** Entries supplied follows **
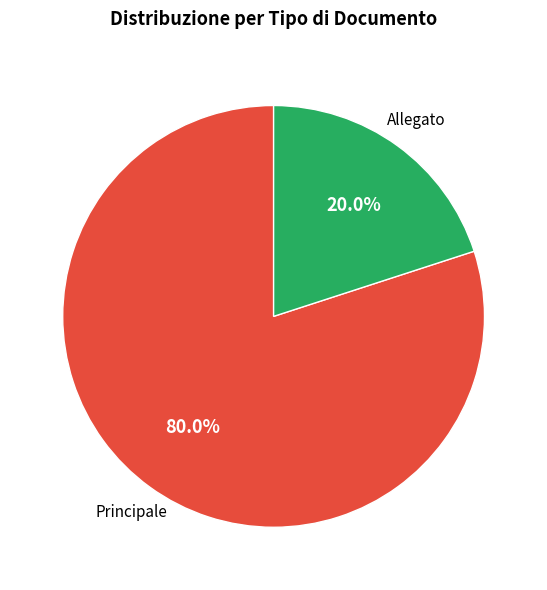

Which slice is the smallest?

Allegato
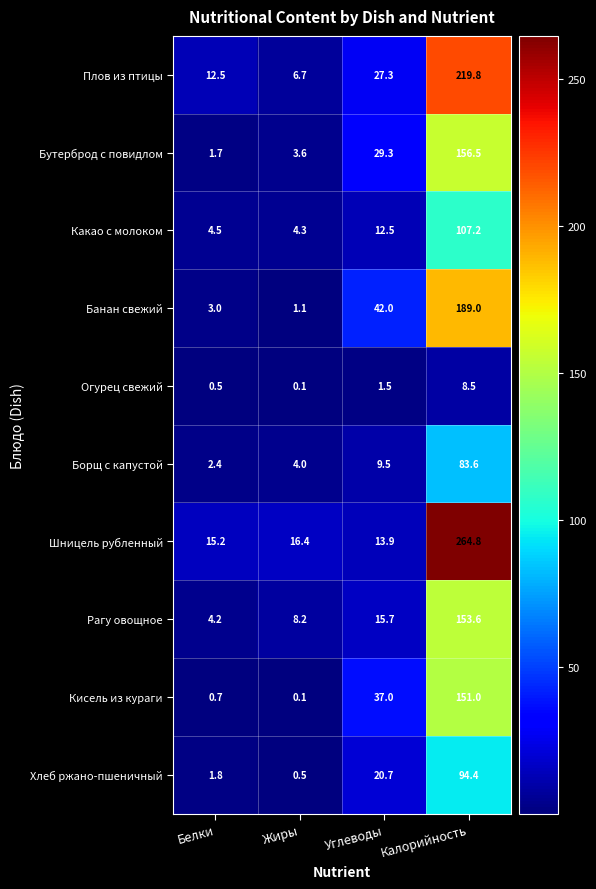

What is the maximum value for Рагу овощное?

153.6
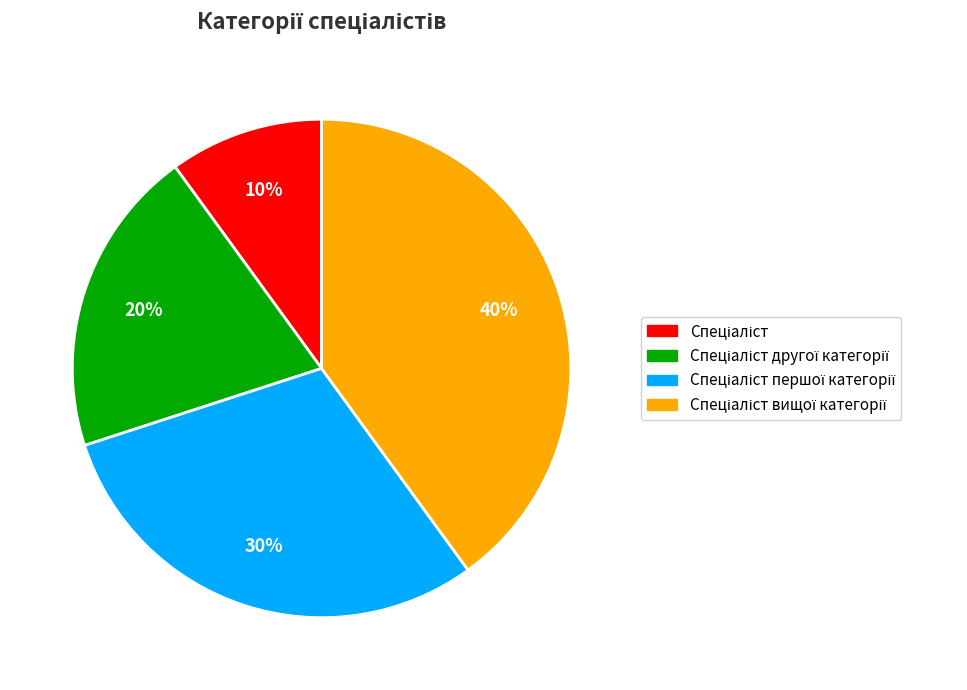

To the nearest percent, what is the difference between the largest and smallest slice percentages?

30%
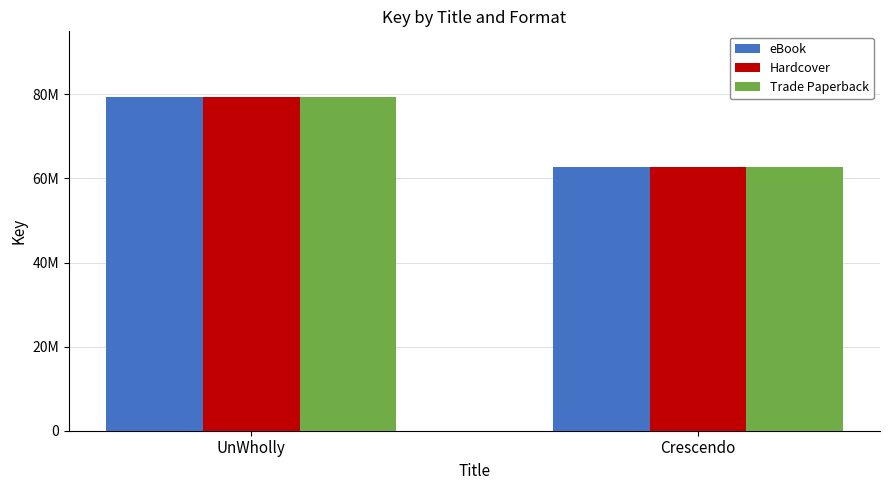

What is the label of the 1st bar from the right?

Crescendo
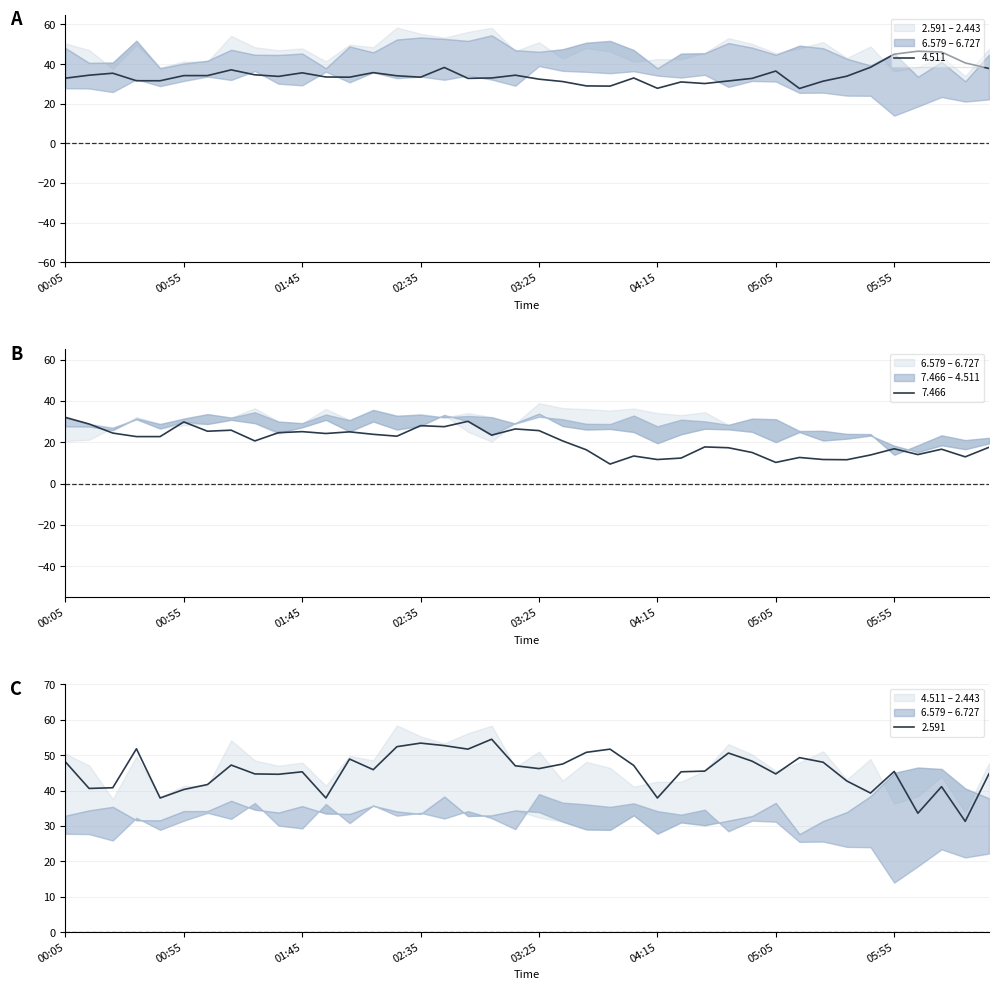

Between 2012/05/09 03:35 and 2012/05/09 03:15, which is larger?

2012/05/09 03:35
** End of Entries supplied **
** Entries supplied follows **
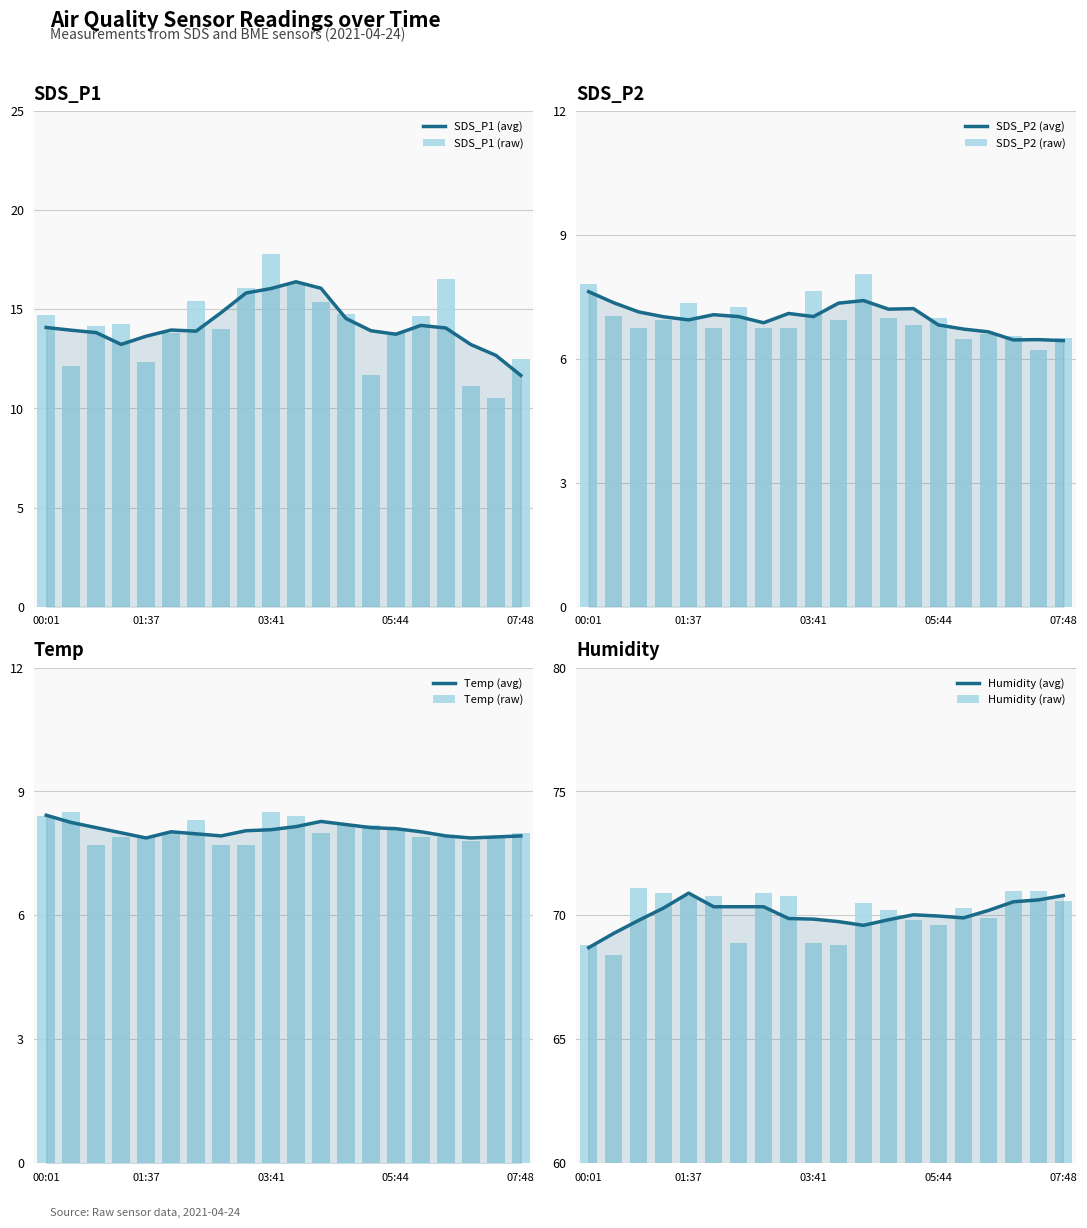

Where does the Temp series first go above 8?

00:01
** End of Entries supplied **
Job :: Pick out every line of the entries above that contains the string "slice". Treat uppercase and lowercase as distinct.

Response to this exercise ::
Which slice is the smallest?
To the nearest percent, what is the difference between the largest and smallest slice percentages?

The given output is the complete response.